La Première Dame, Dr Mariem Mint Mohamed Fadel Ould Dah : une bienveillance tournée vers les plus vulnérables et une conscience engagée en faveur de la femme et de l’enfant

 

Par Nouh Mohamed Mahmoud

Dans le parcours de la Première Dame, Dr Mariem Mint Mohamed Fadel Ould Dah, se dessine une conception de la fonction qui rompt avec les représentations traditionnelles. Une conception qui ne se mesure ni au nombre d’apparitions publiques ni à l’éclat des cérémonies, mais à l’empreinte laissée dans la vie de celles et ceux qui n’ont ni accès aux tribunes ni les moyens de faire entendre leur voix.
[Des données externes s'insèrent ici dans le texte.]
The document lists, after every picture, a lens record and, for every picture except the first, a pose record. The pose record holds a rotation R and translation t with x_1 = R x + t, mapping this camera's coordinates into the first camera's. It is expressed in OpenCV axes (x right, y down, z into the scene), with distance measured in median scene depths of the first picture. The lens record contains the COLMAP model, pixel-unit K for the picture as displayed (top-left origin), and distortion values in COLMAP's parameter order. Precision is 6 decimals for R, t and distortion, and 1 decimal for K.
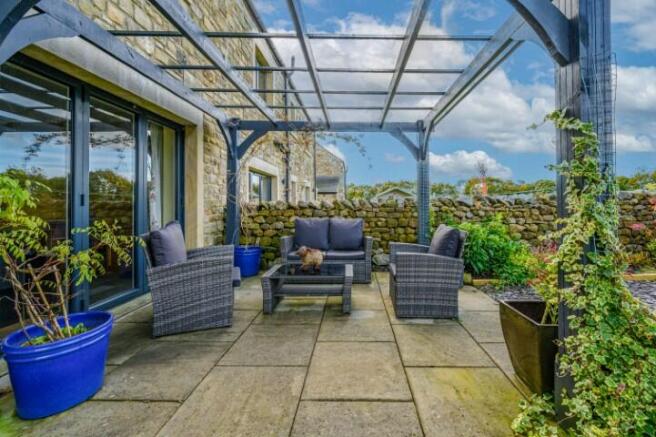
lens RADIAL K [[278.0, 0, 340.1], [0, 278.0, 195.5], [0, 0, 1]] dist [-0.001996, -0.000179]
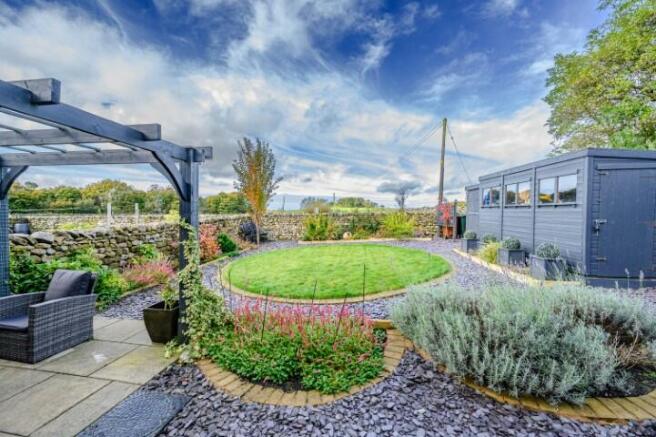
lens RADIAL K [[256.8, 0, 328.2], [0, 256.8, 216.5], [0, 0, 1]] dist [0.001311, 0.000172]
pose [[0.154465, -0.006015, 0.987980, -0.318836], [-0.029050, 0.999521, 0.010627, -0.099249], [-0.987571, -0.030343, 0.154216, -0.157328]]
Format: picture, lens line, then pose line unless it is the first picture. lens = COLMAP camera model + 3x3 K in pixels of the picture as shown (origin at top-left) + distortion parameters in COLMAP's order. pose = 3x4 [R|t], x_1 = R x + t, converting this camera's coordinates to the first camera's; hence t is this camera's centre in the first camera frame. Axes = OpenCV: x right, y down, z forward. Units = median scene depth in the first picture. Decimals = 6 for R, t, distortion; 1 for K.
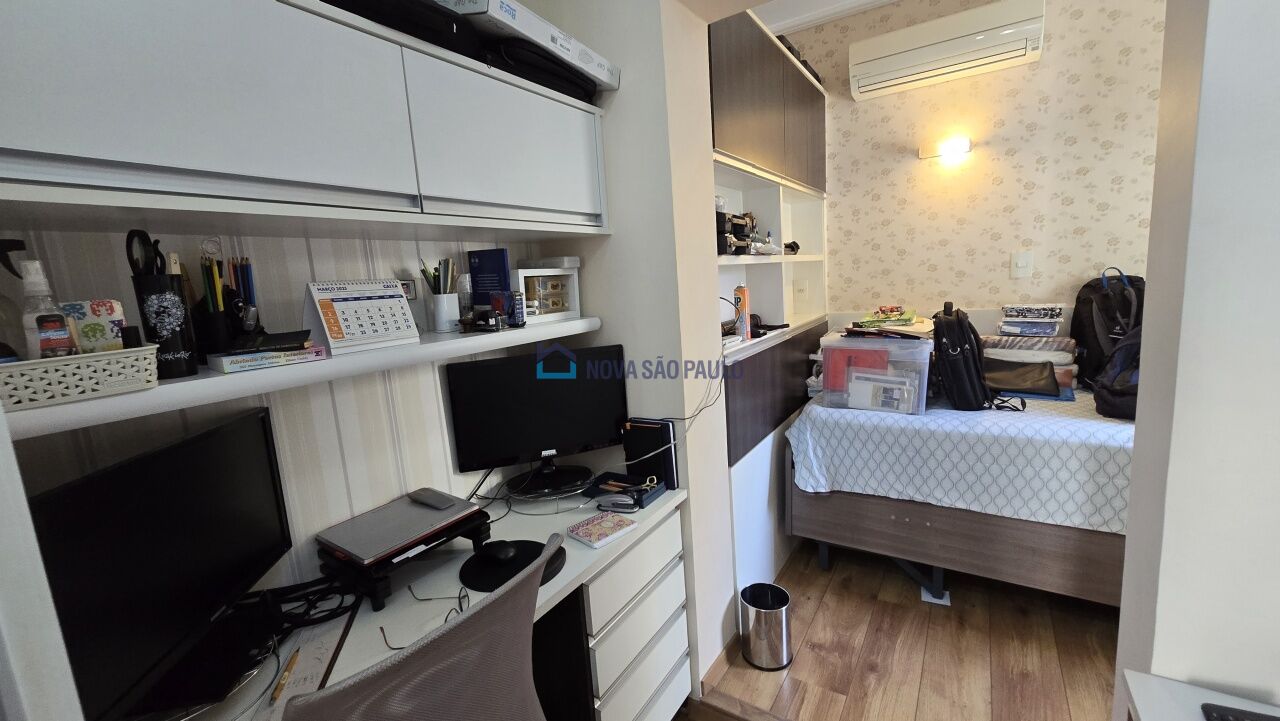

La Première Dame a choisi d’inscrire son action au plus près des réalités humaines : aux côtés des femmes en quête de soutien, des enfants qui doivent être protégés et des familles vulnérables dont les difficultés méritent attention et considération, sans condescendance ni ostentation. C’est là que réside la singularité de sa démarche : la bienveillance n’y est pas un discours, mais une attitude ; le soutien aux plus fragiles, non pas une réponse de circonstance, mais un engagement humain pleinement assumé.

Dans cette vision, la femme ne saurait être réduite à une statistique dans un programme de développement. Elle est une personne à part entière, qui mérite dignité, autonomie et écoute. De même, l’enfant n’est pas seulement la promesse de l’avenir : il est une responsabilité du présent. Le protéger contre la violence, la vulnérabilité et la négligence constitue d’abord une exigence morale, avant même de relever d’une politique publique.
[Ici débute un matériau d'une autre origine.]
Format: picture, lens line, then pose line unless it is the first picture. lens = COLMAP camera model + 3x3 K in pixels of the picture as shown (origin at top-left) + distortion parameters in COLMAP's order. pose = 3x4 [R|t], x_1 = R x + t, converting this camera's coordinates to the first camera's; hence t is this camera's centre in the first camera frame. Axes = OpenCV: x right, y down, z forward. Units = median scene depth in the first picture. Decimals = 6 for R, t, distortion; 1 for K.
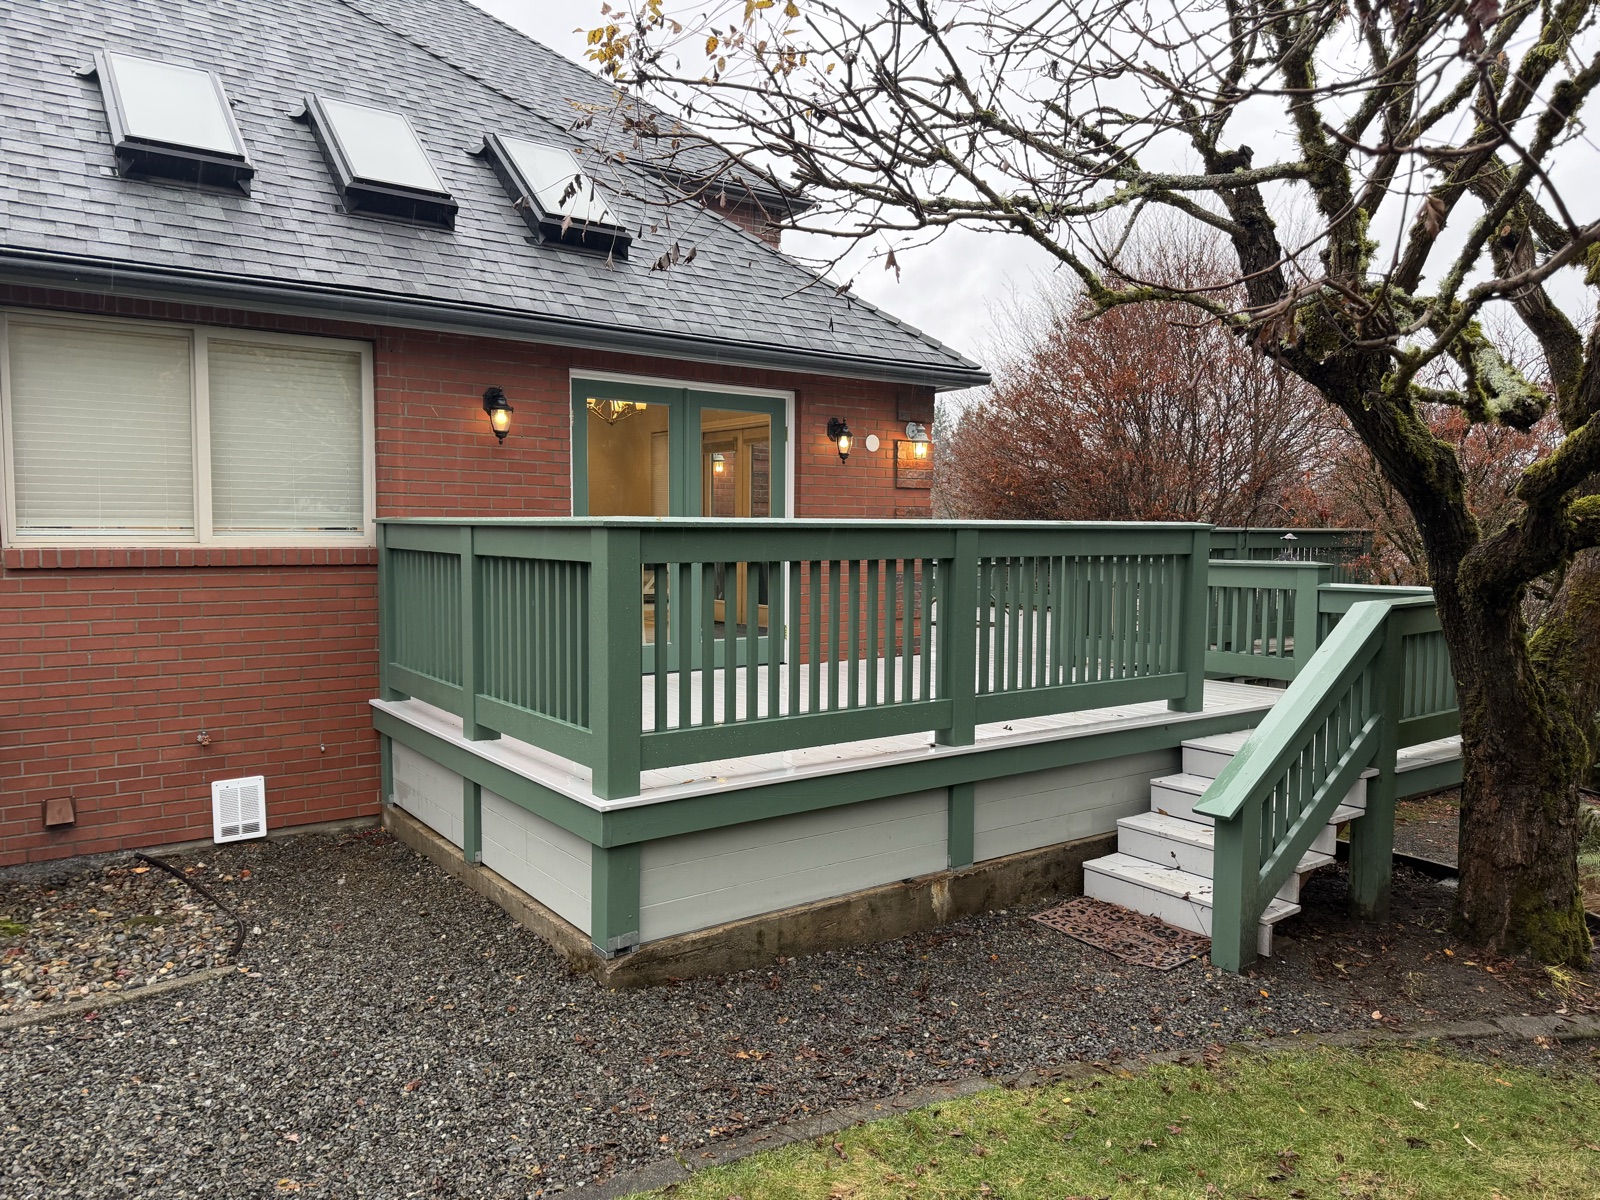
lens RADIAL K [[1147.5, 0, 804.6], [0, 1147.5, 603.0], [0, 0, 1]] dist [0.037546, -0.015429]
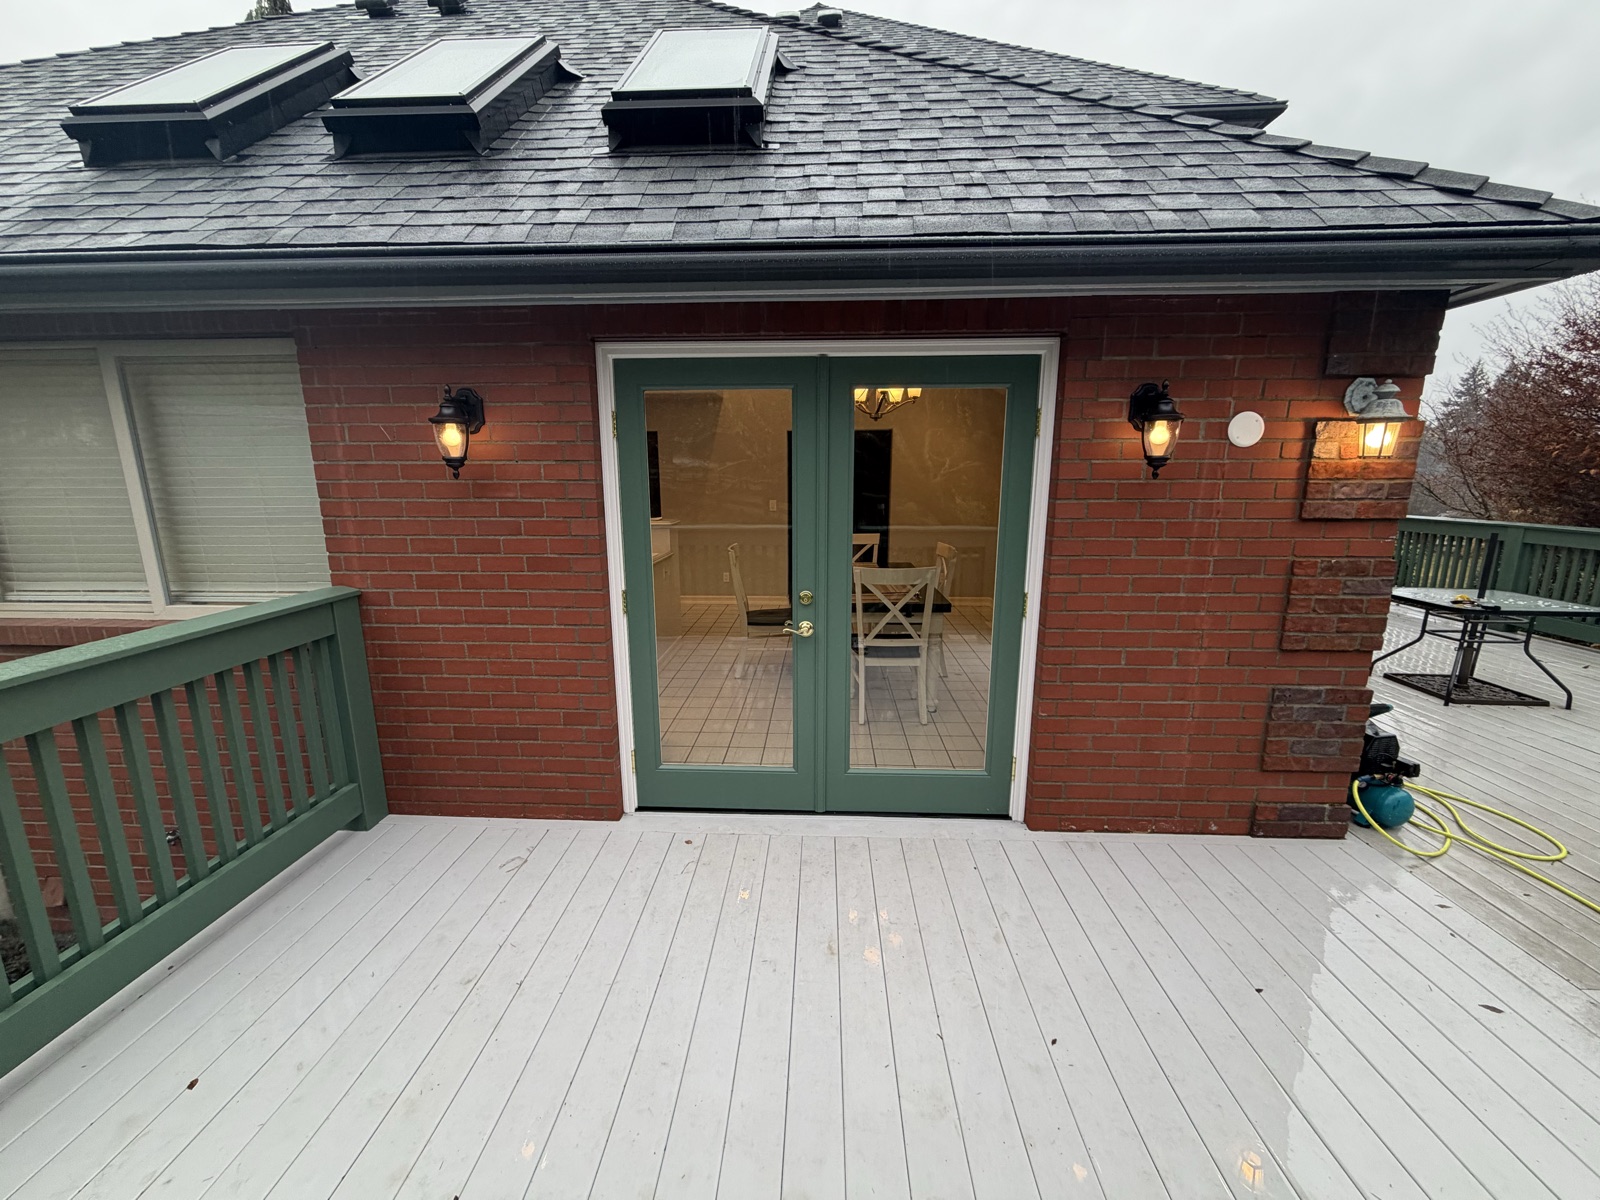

Cette démarche se distingue également par sa retenue. Loin de mettre à profit le prestige symbolique de sa position à des fins d’influence personnelle, la Première Dame semble avoir privilégié la proximité avec des causes humaines qui n’ont nul besoin de tapage pour révéler leur grandeur.

En choisissant de se tenir aux côtés des femmes et des enfants, Dr Mariem Mint Mohamed Fadel Ould Dah ne défend pas seulement certaines catégories de la société : elle agit au cœur même de sa cohésion. Car une société qui protège les plus vulnérables, préserve la dignité de ses femmes et garantit la sécurité de ses enfants se donne les moyens de bâtir un État plus solide, plus juste et plus durable.

Son parcours traduit ainsi, avec discrétion, le passage d’une conception de la Première Dame limitée au protocole à une autre, fondée sur la responsabilité humaine. Une responsabilité dont la compassion est le langage, la solidarité l’essence et la dignité la finalité — afin que les plus fragiles sachent que, dans ce pays, une voix est disposée à les entendre et une volonté prête à les soutenir.

À une époque où les personnalités publiques se disputent souvent la lumière et la visibilité, la valeur la plus profonde appartient peut-être à celles et ceux qui choisissent de rester proches des personnes vivant loin des projecteurs.

C’est précisément là que réside la singularité de la Première Dame : occuper une position éminente tout en faisant de la bienveillance une force, de la compassion un engagement et de la défense des femmes et des enfants une mission profondément humaine — une mission qui dépasse le protocole pour rejoindre la conscience collective de la société.